In a 2008 landmark paper, one that I think is pinnacle of critical appraisal, Rod Tung, Peter Zimetbaum, and the late Mark Josephson exactly predicted these results and the DANISH results. ICD benefit has a classic notch: You have to be healthy enough so that arrhythmic risk is your main threat, but not so sick that advanced heart failure or other non-cardiac causes of death dominate.

Tung, Zimetbaum, and Josephson also warned us about the diminished benefit in patients with NICM. And this long-term analysis confirms the many signals from days of old that patients with NICM stand to benefit less from an ICD.
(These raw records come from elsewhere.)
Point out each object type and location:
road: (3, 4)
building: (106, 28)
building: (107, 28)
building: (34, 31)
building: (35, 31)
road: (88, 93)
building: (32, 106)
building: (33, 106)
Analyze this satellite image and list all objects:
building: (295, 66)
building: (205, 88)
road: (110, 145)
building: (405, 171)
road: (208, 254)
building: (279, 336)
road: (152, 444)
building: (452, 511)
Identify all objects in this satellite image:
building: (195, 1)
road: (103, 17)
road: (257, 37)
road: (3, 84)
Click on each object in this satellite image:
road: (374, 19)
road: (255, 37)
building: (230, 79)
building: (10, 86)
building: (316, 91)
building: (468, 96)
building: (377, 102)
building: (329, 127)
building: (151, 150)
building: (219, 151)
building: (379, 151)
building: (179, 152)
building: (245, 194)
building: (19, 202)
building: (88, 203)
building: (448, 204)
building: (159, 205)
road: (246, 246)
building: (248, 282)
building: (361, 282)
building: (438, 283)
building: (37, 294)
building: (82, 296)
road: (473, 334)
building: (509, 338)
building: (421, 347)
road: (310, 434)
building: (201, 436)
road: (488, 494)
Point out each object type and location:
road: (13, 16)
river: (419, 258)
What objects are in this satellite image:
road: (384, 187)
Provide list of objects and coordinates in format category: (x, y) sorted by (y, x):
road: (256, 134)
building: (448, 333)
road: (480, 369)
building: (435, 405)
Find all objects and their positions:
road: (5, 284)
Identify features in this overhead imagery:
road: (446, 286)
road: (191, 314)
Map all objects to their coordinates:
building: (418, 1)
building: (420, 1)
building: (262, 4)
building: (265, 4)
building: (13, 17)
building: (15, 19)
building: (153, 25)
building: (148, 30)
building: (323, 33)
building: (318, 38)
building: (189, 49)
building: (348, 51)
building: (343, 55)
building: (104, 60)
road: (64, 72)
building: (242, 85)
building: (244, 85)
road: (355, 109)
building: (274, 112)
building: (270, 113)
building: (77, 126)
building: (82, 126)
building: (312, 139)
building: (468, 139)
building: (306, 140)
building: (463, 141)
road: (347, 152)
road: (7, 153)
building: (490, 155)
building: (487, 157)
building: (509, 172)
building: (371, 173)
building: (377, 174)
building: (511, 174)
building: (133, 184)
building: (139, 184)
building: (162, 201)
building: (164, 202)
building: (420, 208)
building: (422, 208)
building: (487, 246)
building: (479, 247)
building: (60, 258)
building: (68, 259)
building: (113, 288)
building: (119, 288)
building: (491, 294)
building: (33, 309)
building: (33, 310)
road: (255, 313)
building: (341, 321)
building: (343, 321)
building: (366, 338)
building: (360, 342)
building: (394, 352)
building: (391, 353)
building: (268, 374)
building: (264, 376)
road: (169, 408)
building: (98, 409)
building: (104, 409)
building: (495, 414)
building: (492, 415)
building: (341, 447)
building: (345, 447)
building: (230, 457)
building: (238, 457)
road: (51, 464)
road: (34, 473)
The two most important caveats of this paper, which the authors state clearly, are loss to follow-up and that many patients crossed over to an ICD after the main trial. But still the NICM vs ischemic cardiomyopathy comparison is upheld as was the class 2 vs class 3.

Watchman

This week the US Food and Drug Administration approved the WATCHMAN Flex device for left atrial appendage (LAA) occlusion. You expect this with devices. Over time, there are iterative improvements. Multiple colleagues tell me this iteration is an advance.

Approval was based on a 12-month industry sponsored single arm study of 400 pts. The study met its safety endpoint with a low-incidence of complications of 0.5%, and a 100% rate of LAA closure at 12 months with leaks less than 5mm. About 96% of patients were able to discontinue oral anticoagulation following their 45-day follow up.

The caveats are that 1) This is an unpublished report, 2) no control arm, 3) no outcomes. My view of the data from PREVAIL and PROTECT, and the pathophysiology of stroke in patients with AF, and the safety profile of direct oral anticoagulants relative to aspirin and warfarin means that we need outcomes data with the new devices.

I challenge you to go over to the virtual Heart Rhythm Society website and peruse the WATCHMAN studies. There are a number of concerning studies. I am not saying these imperfect abstracts prove the procedure does not work, it’s just that the existing RCT data is dubious and the patients being included now were excluded from these trials.

Two Features Worth a Note

The first is a podcast interview that Eric Topol and Abraham Verghese did with Dr. Fauci. The second is a surprise column from my colleague Melissa Walton-Shirley in which she defends the controversial Sandeep Jauhar’s op-ed in the New York Times. Dr. Jauhar encountered some vitriol online when he dared suggest that perhaps Americans don’t require the volume of care that their doctors are used to providing.